La technique façonne le média. En photo argentique, de nombreux artefacts provoqués par des caractéristiques ou des limitations techniques sont devenus des archétypes esthétiques (grain, flou, déformations optiques, etc). Avec les techniques numériques - en grande rupture par rapport aux argentiques - nos canons esthétiques seront immanquablement modifiés, poussés par des particularités techniques jamais encore appliquées. Parmi celles qui ont déjà un impact, il faut relever les techniques qui sont liées au contraste local.

Le contraste local est une notion utilisée depuis longtemps par les chercheurs en perception visuelle.

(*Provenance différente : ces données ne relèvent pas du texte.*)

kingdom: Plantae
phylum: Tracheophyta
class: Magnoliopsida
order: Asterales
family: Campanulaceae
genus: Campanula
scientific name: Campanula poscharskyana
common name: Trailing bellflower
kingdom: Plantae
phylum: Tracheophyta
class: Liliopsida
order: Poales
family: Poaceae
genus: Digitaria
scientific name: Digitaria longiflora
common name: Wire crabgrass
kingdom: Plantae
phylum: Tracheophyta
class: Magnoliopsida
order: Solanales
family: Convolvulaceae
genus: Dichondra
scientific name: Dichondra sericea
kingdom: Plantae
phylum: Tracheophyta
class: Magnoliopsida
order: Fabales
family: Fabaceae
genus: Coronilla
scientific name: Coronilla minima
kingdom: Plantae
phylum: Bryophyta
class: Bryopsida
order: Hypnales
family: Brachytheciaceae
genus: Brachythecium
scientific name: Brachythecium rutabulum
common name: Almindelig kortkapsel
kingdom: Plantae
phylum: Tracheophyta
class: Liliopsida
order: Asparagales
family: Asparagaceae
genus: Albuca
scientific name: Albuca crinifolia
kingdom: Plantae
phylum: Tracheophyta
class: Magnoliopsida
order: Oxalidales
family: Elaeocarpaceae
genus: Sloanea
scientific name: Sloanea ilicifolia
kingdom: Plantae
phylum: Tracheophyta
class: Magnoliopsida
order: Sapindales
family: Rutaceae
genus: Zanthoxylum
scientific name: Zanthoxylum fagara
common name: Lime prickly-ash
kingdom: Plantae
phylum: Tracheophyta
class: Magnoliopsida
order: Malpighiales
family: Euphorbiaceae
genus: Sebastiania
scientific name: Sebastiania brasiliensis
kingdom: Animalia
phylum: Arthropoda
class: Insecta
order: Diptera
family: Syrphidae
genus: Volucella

Ses données sont analysées et prises en compte en tant que paramètres dans l’élaboration de différentes théories scientifiques ayant trait à la vision. [1]

Ici, cette notion nous permettra surtout de mieux comprendre certaines différences entre nos perceptions visuelles et ce que peut recueillir un capteur photographique, que celui-ci soit argentique ou numérique. Avant les traitements numériques, elle n’avait jamais trouvé de réelle application pour l’élaboration des images. Chez les photographes, ce n’est que fortuitement que son principe a été appelé en renfort pour expliciter le résultat de quelques bidouillages ! Mais, commençons par le début...

Tout le monde sait ce qu’est un contraste : dans le monde visuel, c’est le rapport entre des zones claires et des zones sombres. La juxtaposition de noir et de blanc provoque, par exemple un fort contraste, alors que celle de deux gris moyens offre plutôt un faible contraste. Notre oeil distingue bien évidemment ces contrastes, mais il a une manière particulière de les appréhender. Faut-il redire qu’à la différence d’un appareil photo, notre oeil (et le cerveau qui lui est lié) opère des interprétations de ce qu’il voit ? L’appareil photo, lui, capture des images, d’une manière qu’on peut qualifier de « mécaniquement objective », ne seraient ses défauts techniques inhérents, par ailleurs connus et prévisibles.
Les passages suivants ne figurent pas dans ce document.